Trains to the northern peninsula of Jaffna ground to a halt 24 years ago after dozens of passengers were killed in attacks by guerrillas seeking an independent homeland for Sri Lanka's minority Tamils.
The railway was ripped up to make bunkers after a truce between the Tamil Tiger rebels and government forces collapsed and fighting erupted in June 1990.
Five years after the government declared victory in May 2009, the scars of the conflict remain, with bombed-out homes and buildings still visible.
But it has not been easy.
The work took a full three years, with workers on the 146-kilometre (91-mile) single track having to down tools at night for fear wild animals would attack.
"I first came to inspect the area (in 2009) with military escorts," said project director Shyam Lal Gupta. "De-mining the area was one of our main challenges."
Professionals from Sri Lanka and India, which provided an USD 800 million credit line to rebuild railways after the war ended, were deployed to clear mines and unexploded ordnance.
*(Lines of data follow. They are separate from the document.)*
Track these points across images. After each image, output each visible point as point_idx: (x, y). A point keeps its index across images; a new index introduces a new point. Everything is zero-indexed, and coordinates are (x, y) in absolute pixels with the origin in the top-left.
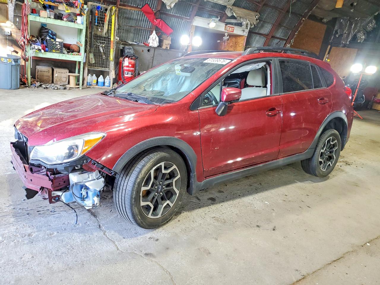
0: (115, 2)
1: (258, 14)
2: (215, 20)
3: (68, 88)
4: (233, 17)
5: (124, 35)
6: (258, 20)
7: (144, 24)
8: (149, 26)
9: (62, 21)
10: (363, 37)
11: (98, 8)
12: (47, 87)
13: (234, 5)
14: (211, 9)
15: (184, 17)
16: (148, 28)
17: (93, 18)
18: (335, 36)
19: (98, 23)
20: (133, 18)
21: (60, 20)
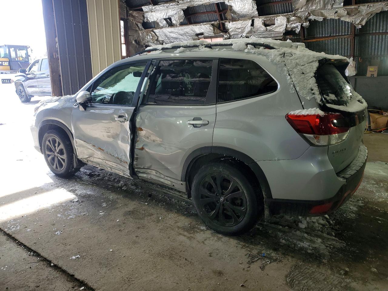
0: (300, 37)
8: (347, 53)
20: (328, 48)
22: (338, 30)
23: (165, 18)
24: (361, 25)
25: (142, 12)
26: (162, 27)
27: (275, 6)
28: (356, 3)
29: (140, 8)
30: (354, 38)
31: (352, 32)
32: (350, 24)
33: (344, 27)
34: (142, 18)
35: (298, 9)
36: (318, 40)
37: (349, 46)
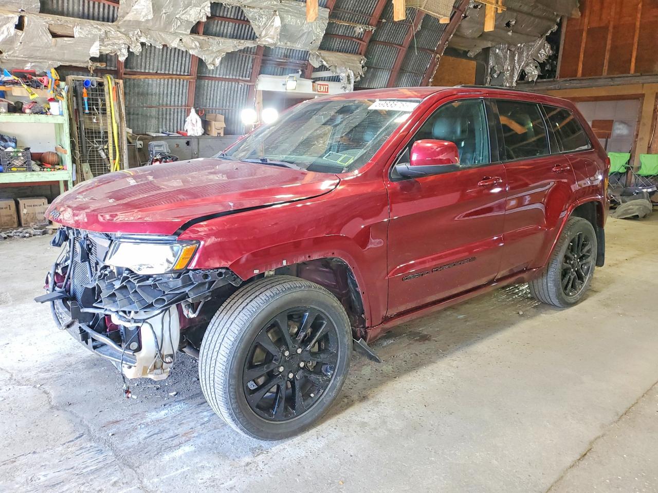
0: (116, 69)
1: (364, 57)
2: (293, 77)
3: (50, 232)
4: (322, 68)
5: (140, 123)
6: (366, 68)
7: (173, 100)
8: (182, 102)
9: (23, 114)
10: (536, 73)
11: (86, 83)
12: (10, 234)
13: (322, 47)
14: (285, 59)
15: (241, 78)
16: (182, 106)
17: (80, 101)
18: (492, 76)
19: (89, 109)
20: (152, 92)
21: (18, 114)
22: (168, 65)
24: (213, 64)
36: (141, 77)
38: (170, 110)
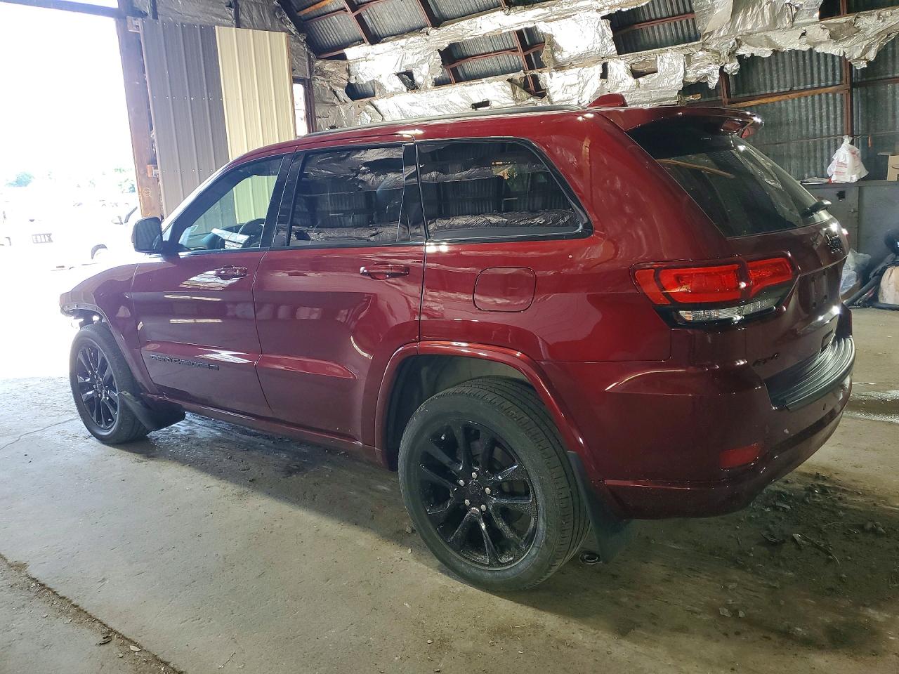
7: (825, 127)
8: (836, 129)
20: (788, 120)
22: (809, 75)
23: (397, 72)
24: (865, 59)
25: (345, 62)
26: (393, 94)
27: (655, 27)
28: (849, 12)
29: (340, 52)
30: (851, 91)
31: (844, 77)
32: (837, 59)
33: (823, 68)
34: (346, 76)
35: (711, 33)
36: (764, 101)
37: (839, 112)
38: (822, 143)
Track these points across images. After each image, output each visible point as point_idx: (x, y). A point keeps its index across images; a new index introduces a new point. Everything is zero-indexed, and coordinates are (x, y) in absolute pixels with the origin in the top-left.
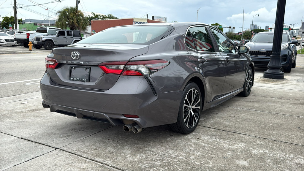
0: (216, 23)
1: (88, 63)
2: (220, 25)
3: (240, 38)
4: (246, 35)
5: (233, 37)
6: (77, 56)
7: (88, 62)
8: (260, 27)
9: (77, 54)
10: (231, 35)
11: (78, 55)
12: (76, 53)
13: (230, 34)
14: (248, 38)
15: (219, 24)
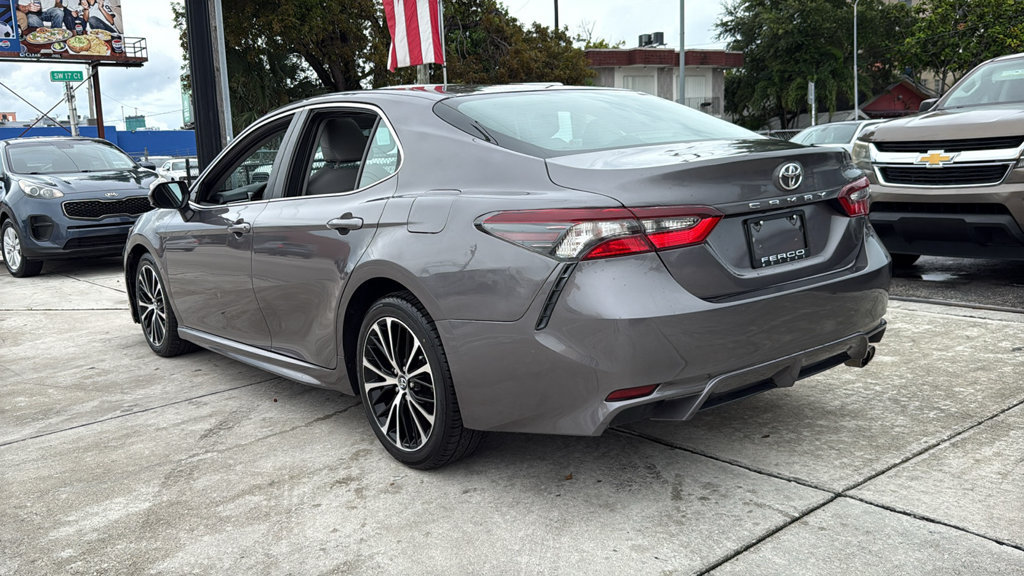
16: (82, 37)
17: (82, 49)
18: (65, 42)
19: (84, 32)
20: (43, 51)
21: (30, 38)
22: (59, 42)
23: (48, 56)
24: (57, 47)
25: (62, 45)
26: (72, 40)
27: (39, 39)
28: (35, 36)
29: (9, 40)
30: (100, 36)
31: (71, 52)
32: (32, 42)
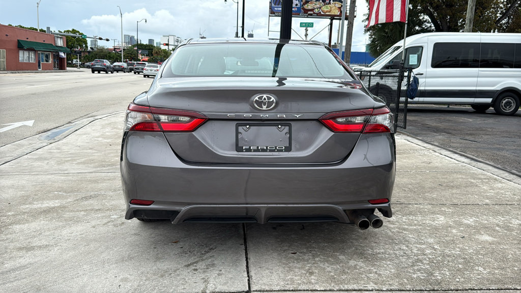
0: (73, 30)
1: (298, 116)
2: (81, 32)
3: (119, 58)
4: (128, 54)
5: (106, 56)
6: (270, 104)
7: (298, 113)
8: (140, 41)
9: (271, 100)
10: (102, 52)
11: (273, 101)
12: (269, 98)
13: (101, 49)
14: (132, 59)
15: (78, 32)
16: (328, 6)
17: (327, 12)
18: (320, 8)
19: (330, 3)
20: (309, 13)
21: (306, 7)
22: (317, 8)
23: (311, 15)
24: (316, 11)
25: (319, 9)
26: (324, 7)
27: (309, 7)
28: (308, 6)
29: (297, 8)
30: (336, 5)
31: (322, 13)
32: (306, 8)
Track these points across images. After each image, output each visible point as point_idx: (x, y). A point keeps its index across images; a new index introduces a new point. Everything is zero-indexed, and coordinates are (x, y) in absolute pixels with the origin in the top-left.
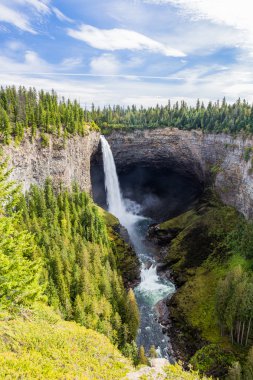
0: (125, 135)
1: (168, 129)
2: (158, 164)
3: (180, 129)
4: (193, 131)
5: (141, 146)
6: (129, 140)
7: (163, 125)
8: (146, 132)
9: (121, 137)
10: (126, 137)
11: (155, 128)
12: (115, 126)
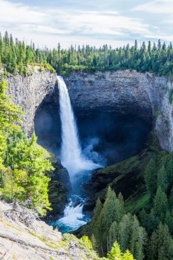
0: (86, 76)
1: (127, 71)
2: (123, 109)
3: (138, 71)
4: (147, 73)
5: (103, 89)
6: (90, 82)
7: (124, 67)
8: (107, 74)
9: (82, 78)
10: (86, 79)
11: (116, 70)
12: (74, 67)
Snakes were another hazard -- at one point Gupta, who works for Indian Railways Construction company IRCON, found a pair mating on what was going to be his construction site.
More than a million Tamils live in Jaffna, which was first connected to the rest of the Sinhalese-majority island through a rail link in 1905 under British colonial rule.
The Jaffna railway station, site of many battles between troops and Tamil Tigers, was also a key lifeline for security forces before the guerrilla war for a separate Tamil homeland escalated three decades ago.